Kids need to have a little of their own money if they’re going to be truly able to understand how to use it sensibly. So give them some pocket money each week, but have them earn it – don’t just hand it over!

  • This way you’re helping kids understand the link between work and income.
  • Give kids a little list of tasks they’re expected to do each day, such as:
  • putting their dirty clothes into the wash
  • helping sort and put clean laundry away
  • setting and clearing the table
  • bringing in the mail
  • walking the dog
  • putting the bins out

Explain that they’ll lose some (or all!) of their weekly pocket money if they don’t hold up their end of the deal and do their jobs.

Teach them how to save it

  • From a very young age, explain to kids the importance of saving a little bit of your money each week – even if it’s only the tiniest amount.
  • Use a piggy bank so children can touch and count the coins.
  • Explain how adding a little each week makes their savings grow.
  • Talk about the sort of things they might like to save up for.

Teach them how to bank it

Here’s where the value of them earning their own pocket money can be realised.
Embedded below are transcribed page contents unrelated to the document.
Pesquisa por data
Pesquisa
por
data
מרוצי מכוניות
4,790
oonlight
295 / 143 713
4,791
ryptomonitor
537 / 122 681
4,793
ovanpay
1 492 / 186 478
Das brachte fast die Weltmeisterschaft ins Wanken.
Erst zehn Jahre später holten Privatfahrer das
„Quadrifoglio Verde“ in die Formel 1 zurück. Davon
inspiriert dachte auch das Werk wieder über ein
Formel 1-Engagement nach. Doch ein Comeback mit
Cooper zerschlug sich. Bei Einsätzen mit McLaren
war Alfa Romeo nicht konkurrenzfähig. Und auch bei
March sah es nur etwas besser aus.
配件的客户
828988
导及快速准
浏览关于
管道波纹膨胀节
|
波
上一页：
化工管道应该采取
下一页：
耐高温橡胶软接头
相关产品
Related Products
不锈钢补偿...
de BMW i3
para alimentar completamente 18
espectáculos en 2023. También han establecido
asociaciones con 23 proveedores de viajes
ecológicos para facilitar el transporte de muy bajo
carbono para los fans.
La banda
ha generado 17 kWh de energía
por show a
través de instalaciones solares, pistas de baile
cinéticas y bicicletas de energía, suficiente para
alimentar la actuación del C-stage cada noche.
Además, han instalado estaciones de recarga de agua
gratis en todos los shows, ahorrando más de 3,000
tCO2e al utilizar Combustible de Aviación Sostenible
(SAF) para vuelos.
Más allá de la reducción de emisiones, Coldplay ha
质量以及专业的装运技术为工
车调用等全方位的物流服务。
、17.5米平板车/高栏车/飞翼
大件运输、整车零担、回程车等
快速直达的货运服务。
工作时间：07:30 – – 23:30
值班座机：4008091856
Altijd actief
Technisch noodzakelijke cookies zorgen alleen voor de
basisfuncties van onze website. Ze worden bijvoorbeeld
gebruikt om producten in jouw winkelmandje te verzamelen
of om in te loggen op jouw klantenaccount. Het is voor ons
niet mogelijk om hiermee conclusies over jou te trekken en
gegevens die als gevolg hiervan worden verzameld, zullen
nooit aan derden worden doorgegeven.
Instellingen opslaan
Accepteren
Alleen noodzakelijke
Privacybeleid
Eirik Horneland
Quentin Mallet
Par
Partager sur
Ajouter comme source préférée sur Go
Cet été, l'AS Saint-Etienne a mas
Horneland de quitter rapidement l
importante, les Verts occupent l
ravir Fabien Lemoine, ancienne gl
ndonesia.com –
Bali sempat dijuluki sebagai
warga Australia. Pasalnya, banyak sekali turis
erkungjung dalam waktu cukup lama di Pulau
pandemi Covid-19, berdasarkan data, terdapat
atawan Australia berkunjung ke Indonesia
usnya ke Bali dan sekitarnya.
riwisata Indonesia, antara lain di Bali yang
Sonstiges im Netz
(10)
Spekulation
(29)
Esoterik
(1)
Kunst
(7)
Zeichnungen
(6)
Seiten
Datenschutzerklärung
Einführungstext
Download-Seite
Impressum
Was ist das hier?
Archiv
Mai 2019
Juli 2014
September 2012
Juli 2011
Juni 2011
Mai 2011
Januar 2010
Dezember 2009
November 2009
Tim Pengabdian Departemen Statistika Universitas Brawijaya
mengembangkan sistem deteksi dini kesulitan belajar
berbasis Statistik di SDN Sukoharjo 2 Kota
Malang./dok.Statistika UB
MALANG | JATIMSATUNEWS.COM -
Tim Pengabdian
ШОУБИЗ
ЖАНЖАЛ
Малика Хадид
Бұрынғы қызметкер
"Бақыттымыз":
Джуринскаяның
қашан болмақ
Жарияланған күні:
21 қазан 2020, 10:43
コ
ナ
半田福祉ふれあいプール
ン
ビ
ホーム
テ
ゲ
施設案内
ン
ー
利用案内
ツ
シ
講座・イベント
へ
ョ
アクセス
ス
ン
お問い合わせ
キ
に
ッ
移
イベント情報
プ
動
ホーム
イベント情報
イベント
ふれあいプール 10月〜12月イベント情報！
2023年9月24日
  • Set up a bank account for your kids and as their piggy bank fills up, make the trip to the bank an exciting event.
  • Show your kids how they can progressively bank their money and watch their balance grow across the year.

Teach them how to spend it (sensibly!)

  • Explain what you are doing as you purchase items.
  • Involve the kids in writing the weekly grocery shopping list and have them help you do your weekly shop.
  • Teach them how to read price tickets, and hoe to identify which product is the best value for money. Involve them in deciding which brand or package size to buy.
  • If you have a budget and you’re happy to involve them, show the kids how you keep track of the money coming in, and how you pay your bills.

Teach them that making money takes patience!

  • Make sure children understand that their pocket money is for their purchases when they want a special new treat or toy.
  • This way, if they have their eye on a more expensive item they will need to learn the patience and discipline of waiting as they save up for it.

Sure, you don’t want your kids stressing and worrying about money. But it is important for them to be aware of the cost of things, and the difference between needs and wants. Kids need to understand that the rent and bills have to be paid before there’s any chance of a shopping trip for toys and treats.